Caroline Healey Dall
Portrait of Caroline Wells Healey Dall, ca.1872
Portrait of Caroline Wells Healey Dall, ca.1872
Born Caroline Healey
June 22, 1822
Boston, Massachusetts, USA
Died December 17, 1912, aged 90
Washington D.C., USA
Nationality American
Other names Caroline Healey Dall
Occupation Writer and Reformer
Known for Participation in the Women's Rights Movement and Transcendentalism

Caroline Wells Healey Dall (June 22, 1822 – December 17, 1912) was an American feminist writer, transcendentalist, and reformer. She was affiliated with the National Women's Rights Convention, the New England Women's Club, and the American Social Science Association. Her associates included Elizabeth Peabody and Margaret Fuller, as well as members of the Transcendentalist movement in Boston.

Caroline Healey was born and raised in Boston, Massachusetts, daughter of Mark Healey, a merchant and investor, and Caroline Foster. She lived there off and on during her life. As a young woman, she received a comprehensive education, encouraged by her father to write novels and essays, and to engage in debates about religion, philosophy and politics. In addition to private tutoring, she attended a private school for girls run by educator Joseph Hale Abbot, until the age of fifteen. She married Charles Dall, a Unitarian minister who worked with the poor in Baltimore, in 1844. The two lived in Toronto during the early 1850s, and returned to Boston in 1855. Her children included William Healey Dall, in whose Washington DC home she lived her later years.
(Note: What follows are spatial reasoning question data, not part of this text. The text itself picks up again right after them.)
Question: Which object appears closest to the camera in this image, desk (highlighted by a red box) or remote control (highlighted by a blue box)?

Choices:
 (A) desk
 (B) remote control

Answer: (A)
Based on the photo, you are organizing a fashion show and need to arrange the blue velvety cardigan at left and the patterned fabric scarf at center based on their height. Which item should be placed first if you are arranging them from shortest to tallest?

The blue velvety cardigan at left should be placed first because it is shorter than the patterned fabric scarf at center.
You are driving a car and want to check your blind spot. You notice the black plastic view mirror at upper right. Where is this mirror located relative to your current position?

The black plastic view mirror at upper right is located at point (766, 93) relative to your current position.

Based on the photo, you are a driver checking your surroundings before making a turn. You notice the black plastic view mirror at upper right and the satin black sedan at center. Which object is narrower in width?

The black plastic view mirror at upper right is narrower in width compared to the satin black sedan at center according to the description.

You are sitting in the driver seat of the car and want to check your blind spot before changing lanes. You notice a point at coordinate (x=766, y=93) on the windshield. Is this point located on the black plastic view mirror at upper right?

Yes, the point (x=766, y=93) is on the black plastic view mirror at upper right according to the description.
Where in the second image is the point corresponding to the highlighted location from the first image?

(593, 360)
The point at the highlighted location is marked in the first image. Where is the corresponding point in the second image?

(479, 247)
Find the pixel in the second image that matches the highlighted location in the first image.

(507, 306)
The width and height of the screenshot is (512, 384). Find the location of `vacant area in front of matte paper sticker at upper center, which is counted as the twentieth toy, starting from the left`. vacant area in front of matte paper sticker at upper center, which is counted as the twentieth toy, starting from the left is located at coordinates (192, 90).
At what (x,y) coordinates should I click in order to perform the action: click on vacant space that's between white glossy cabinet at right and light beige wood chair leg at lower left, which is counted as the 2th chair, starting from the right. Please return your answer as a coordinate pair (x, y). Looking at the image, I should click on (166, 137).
Though she continued to write through the early years of her marriage and child-rearing, after her husband moved to Calcutta, India to perform missionary work, Dall became an active participant in the Boston Women's Rights movement. She was soon an active lecturer and writer on the topic, and organized the New England Women's Rights Convention, along with suffragist Paulina Davis. Also with Davis she founded Una, a journal devoted to woman's rights, and the pioneer publication of its kind. After deciding that she did not like working with groups, Dall turned to writing as her principal means of addressing women's equality. her most prominent works from this time included Historical Pictures Retouched: a Volume of Miscellanies (1861), which highlighted previously ignored women in history, and a collection of lectures entitled The College, the Market, and the Court; or Woman's Relation to Education, Labor, and Law (1867) in which she argued that the modern woman was no longer content to be in the domestic sphere and should be allowed to participate in public life. The New York Evening Post called this collection "the most eloquent and forcible statement of the Woman's Question which has been made." Dall was a founder of the Social Science Association (1865).